Climate Conflict

Climate Conflict

The worst locust outbreak ever seen in Africa, the most insidious virus ever known to man, the most flooding and worst earthquakes in history… then, bloodshed.

All Africa journalist Jerry Chifamba has just completed a series of in-depth reports on how accelerating conflict in Africa is directly linked to climate change. No surprise, or is it just that we don’t want to be surprised, anymore.

“It all comes down to three things,” Chifamba concludes: “(1) the economy is more likely to take a downturn when the agricultural sector is not productive; (2) the agricultural sector will likely be unproductive when temperatures are high and rainfall low, and (3) civil war is a lot more likely when the economy takes a downturn.”

Chifamba details the main problems in three parts of the continent.

In West Africa the greatest conflict is in Nigeria, the continent’s largest and richest country. But sea levels are rising along its lengthy coast while desertification inland has become extreme, nearly drying up completely Lake Chad.

This has led to the enormous conflicts between the herds people who still live there, and those who are educated are immigrating at unheard of rates into the big cities massively stressing social services. This in turn has fueled the more modern terrorism conflicts centered around Boko Haram.

Southern Africa is also facing massive human displacement because of extreme weather. The worst cyclone in African history last year, Ida, left a trail of unimaginable destruction with entire regions washed away. Yet hardly 100 miles to the west a 3-year desperate drought continues.

“Zimbabwe had the lowest rainfall since 1981 [pushing] more than 5.5 million people into extreme food insecurity. Zambia’s rich maize-growing area were decimated and exports are now banned, with over 2.3 million people left food insecure.

“The situation is worsening in Angola, Malawi, Mozambique, Madagascar, Namibia, and Zimbabwe,” Chifamba contends.

Drought followed by floods and floods followed by drought is also plaguing East Africa.

“More than 2½ million people in Somalia were forced from their homes …and many are now at risk of starvation.” The terrorist group, Al-Shabaab, nearly wiped out a few years ago is again on the rise.

South Sudan and northern Kenya are particularly volatile because of the enormous amount of weaponry America has supplied to the area in the last decade to fight terrorism.

It was inevitable that the guns and grenade launchers would “trickle down” to the citizenry. I’ve written before of young high school kids proudly displaying their AK47s.
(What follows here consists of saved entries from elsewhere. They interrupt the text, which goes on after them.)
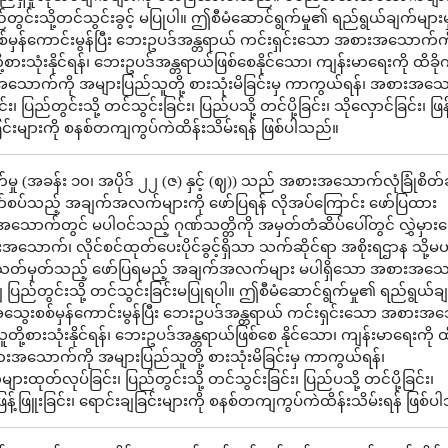
ည်တွင်းသို့တင်သွင်းခွင့် မပြုပါ။ ဤစီမံဆောင်ရွက်မှု၏ ရည်ရွယ်ချက်များမ
ှန်ကောင်းမွန်ပြီး ဘေးဥပဒ်အန္တရာယ် ကင်းရှင်းသော အစားအသောက်ကိ
စားသုံးနိုင်ရန်၊ ဘေးဥပဒ်အန္တရာယ်ဖြစ်စေနိုင်သော၊ ကျန်းမာရေးကို ထိခိ
အသောက်ကို အများပြည်သူတို့ စားသုံးမိခြင်းမှ ကာကွယ်ရန်၊ အစားအသ
၊ ပြည်တွင်းသို့ တင်သွင်းခြင်း၊ ပြည်ပသို့ တင်ပို့ခြင်း၊ သိုလှောင်ခြင်း၊ ဖြန
ခြင်းများကို စနစ်တကျကွပ်ကဲထိန်းသိမ်းရန် ဖြစ်ပါသည်။
ှု (အခန်း ၁၀၊ အပိုဒ် ၂၂ (ဇ) နှင့် (ဈ)) သည် အစားအသောက်လုံခြုံစိတ်ချ
ဆက်စပ်သည့် အချက်အလက်များကို ဖော်ပြရန် လိုအပ်ကြောင်း ဖော်ပြထား
ာက်တွင် မပါဝင်သည့် ဂုဏ်သတ္တိကို အမှတ်တံဆိပ်ပေါ်တွင် လွှဲမှားဖေ
ာက်၊ လိုင်စင်ထုတ်ပေးပိုင်ခွင့်ရှိသာ သက်ဆိုင်ရာ အစိုးရဌာန သို့မ
သတ်မှတ်သည့် ဖော်ပြရမည့် အချက်အလက်များ မပါရှိသော အစားအသ
ျှ ပြည်တွင်းသို့ တင်သွင်းခြင်းမပြုရပါ။ ဤစီမံဆောင်ရွက်မှု၏ ရည်ရွယ်ခ
သွေးစစ်မှန်ကောင်းမွန်ပြီး ဘေးဥပဒ်အန္တရာယ် ကင်းရှင်းသော အစားအ
တို့စားသုံးနိုင်ရန်၊ ဘေးဥပဒ်အန္တရာယ်ဖြစ်စေ နိုင်သော၊ ကျန်းမာရေးကို ထ
းအသောက်ကို အများပြည်သူတို့ စားသုံးမိခြင်းမှ ကာကွယ်ရန်၊
ုတ်လုပ်ခြင်း၊ ပြည်တွင်းသို့ တင်သွင်းခြင်း၊ ပြည်ပသို့ တင်ပို့ခြင်း၊
 ဖြန့်ဖြူးခြင်း၊ ရောင်းချခြင်းများကို စနစ်တကျကွပ်ကဲထိန်းသိမ်းရန် ဖြစ်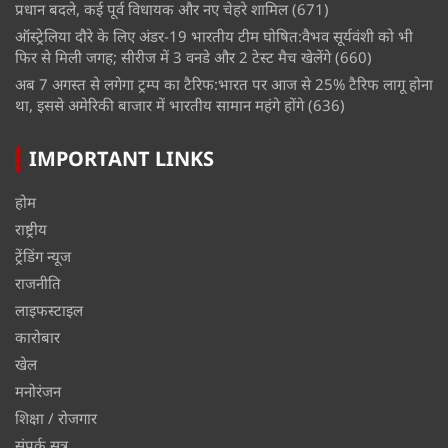
प्रधान बदले, कई पूर्व विधायक और नए चेहरे शामिल
(671)
ऑस्ट्रेलिया दौरे के लिए अंडर-19 भारतीय टीम घोषित:वैभव सूर्यवंशी को भी
फिर से मिली जगह; सीरीज में 3 वनडे और 2 टेस्ट मैच खेलेंगे
(660)
अब 7 अगस्त से लगेगा ट्रम्प का टैरिफ:भारत पर आज से 25% टैरिफ लागू होना
था, इससे अमेरिकी बाजार में भारतीय सामान महंगे होंगे
(636)
IMPORTANT LINKS
होम
राष्ट्रीय
ट्रेंडिंग न्यूज
राजनीति
लाइफस्टाइल
कारोबार
खेल
मनोरंजन
शिक्षा / रोजगार
संपर्क सूत्र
Chifamba quoted an interview of a remote fisherman who explained he was heavily armed, “To keep others from stealing my fish.”
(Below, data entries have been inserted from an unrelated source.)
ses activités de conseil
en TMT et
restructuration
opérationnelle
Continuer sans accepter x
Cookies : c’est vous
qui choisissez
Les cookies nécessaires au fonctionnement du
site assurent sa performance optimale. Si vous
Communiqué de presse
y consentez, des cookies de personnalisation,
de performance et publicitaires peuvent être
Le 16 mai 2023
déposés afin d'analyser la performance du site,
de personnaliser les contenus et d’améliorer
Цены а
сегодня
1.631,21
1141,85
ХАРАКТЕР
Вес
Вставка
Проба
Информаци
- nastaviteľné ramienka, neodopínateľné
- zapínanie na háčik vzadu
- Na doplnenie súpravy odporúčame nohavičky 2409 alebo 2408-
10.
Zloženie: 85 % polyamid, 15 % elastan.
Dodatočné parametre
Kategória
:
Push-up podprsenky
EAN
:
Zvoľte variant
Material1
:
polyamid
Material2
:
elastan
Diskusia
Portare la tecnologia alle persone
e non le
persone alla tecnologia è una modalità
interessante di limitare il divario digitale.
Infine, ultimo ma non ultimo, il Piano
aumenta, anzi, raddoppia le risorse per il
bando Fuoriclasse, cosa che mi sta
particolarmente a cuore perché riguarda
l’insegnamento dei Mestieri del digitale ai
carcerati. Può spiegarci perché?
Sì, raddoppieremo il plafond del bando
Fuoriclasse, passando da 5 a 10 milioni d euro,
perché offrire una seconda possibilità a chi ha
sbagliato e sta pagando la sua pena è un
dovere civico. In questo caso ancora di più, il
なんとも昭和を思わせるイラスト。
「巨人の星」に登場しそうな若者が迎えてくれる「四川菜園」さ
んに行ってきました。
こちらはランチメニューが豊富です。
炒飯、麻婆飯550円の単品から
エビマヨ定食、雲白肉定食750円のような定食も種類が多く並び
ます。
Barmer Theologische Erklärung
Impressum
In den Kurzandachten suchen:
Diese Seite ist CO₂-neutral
In fairness to what Chifamba tried to do, the last of his reports are about all the hopeful mitigation efforts African governments are already employing, including a number of “green” initiatives. But one has to wonder, is it not too late?

Implicit between each of the specific cases Chifamba excellently reports of accelerated conflict directly linked to climate change, is that no one is going to read him. There’s just too much. Thank goodness Chifamba has the patience to do so, but the reality is that we are so bad news fatigued, nothing can move us from whatever position we were at when we just threw up our hands in total frustration.

But if simply for the history of the aliens who finally scrape through the rubble of our planet, Chifamba’s history is important to show how we killed ourselves.